Within the listing below, the lines to output run from the one containing "Right hand at" through the one containing "wrist: (191, 213)"; copy them exactly and nothing else.

Provided entries:
---+---

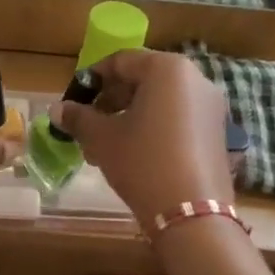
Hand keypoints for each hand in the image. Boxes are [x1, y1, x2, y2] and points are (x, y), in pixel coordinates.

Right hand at [55, 51, 233, 225]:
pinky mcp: (217, 134)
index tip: (74, 100)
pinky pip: (177, 119)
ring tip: (105, 144)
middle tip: (88, 123)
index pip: (121, 61)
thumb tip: (57, 109)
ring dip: (129, 116)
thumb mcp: (102, 138)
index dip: (92, 79)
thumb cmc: (141, 161)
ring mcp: (210, 107)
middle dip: (111, 100)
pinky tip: (133, 154)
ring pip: (159, 102)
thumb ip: (78, 117)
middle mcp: (195, 80)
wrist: (191, 213)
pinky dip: (153, 128)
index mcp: (167, 69)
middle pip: (143, 80)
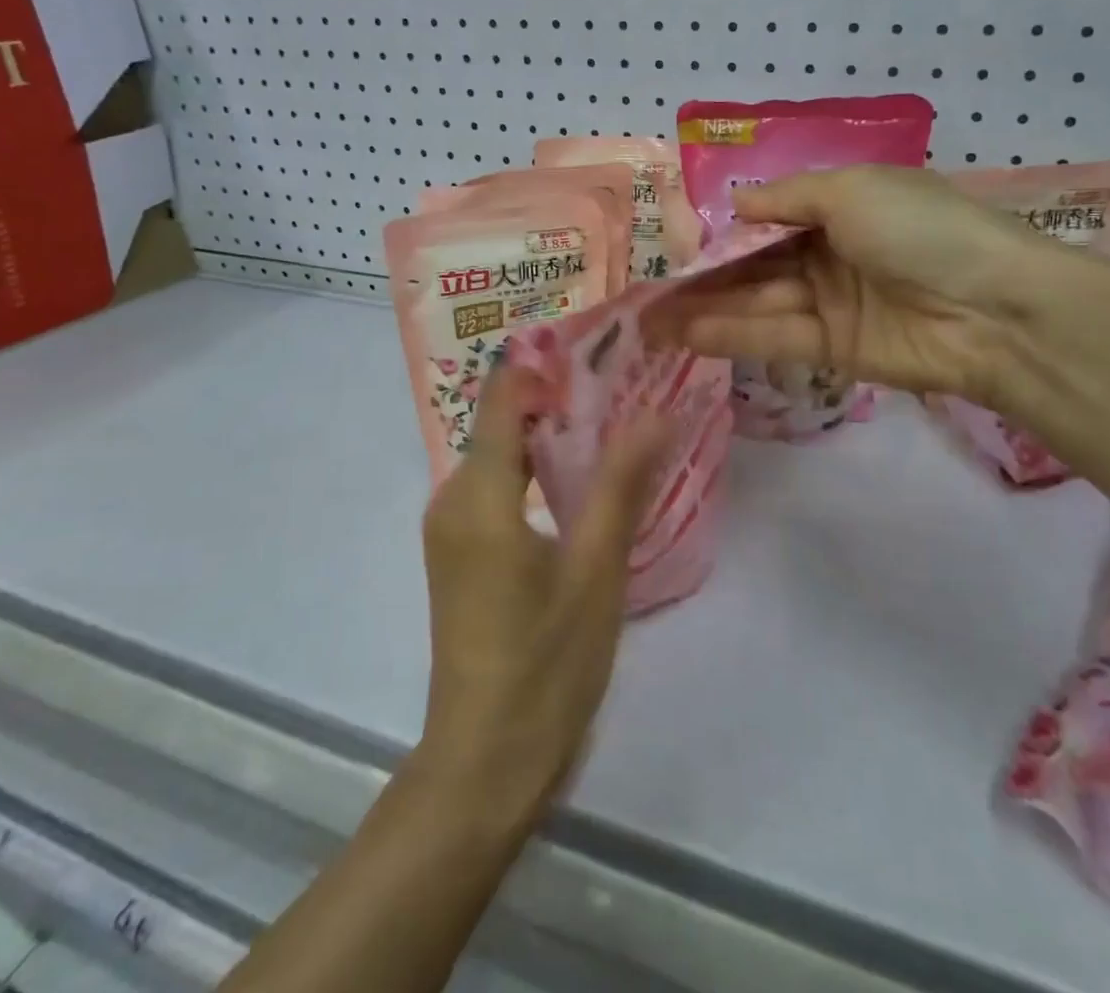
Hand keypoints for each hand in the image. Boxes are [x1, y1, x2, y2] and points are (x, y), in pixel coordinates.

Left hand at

---+---

Expected output:
Right hand at [55, 51, 233, 225]:
pinky mcp: (217, 134)
index tip: (74, 100)
pinky pip: (177, 119)
ring tip: (105, 144)
middle tip: (88, 123)
index pip: (121, 61)
thumb tip: (57, 109)
ring dip: (129, 116)
thumb mcp: (102, 138)
index dip: (92, 79)
thumb cmc: (141, 161)
ring mcp: (210, 107)
middle dip: (111, 100)
pinky tip: (133, 154)
ring pip: (159, 102)
thumb ip: (78, 117)
middle mcp: (195, 80)
wrist: (191, 213)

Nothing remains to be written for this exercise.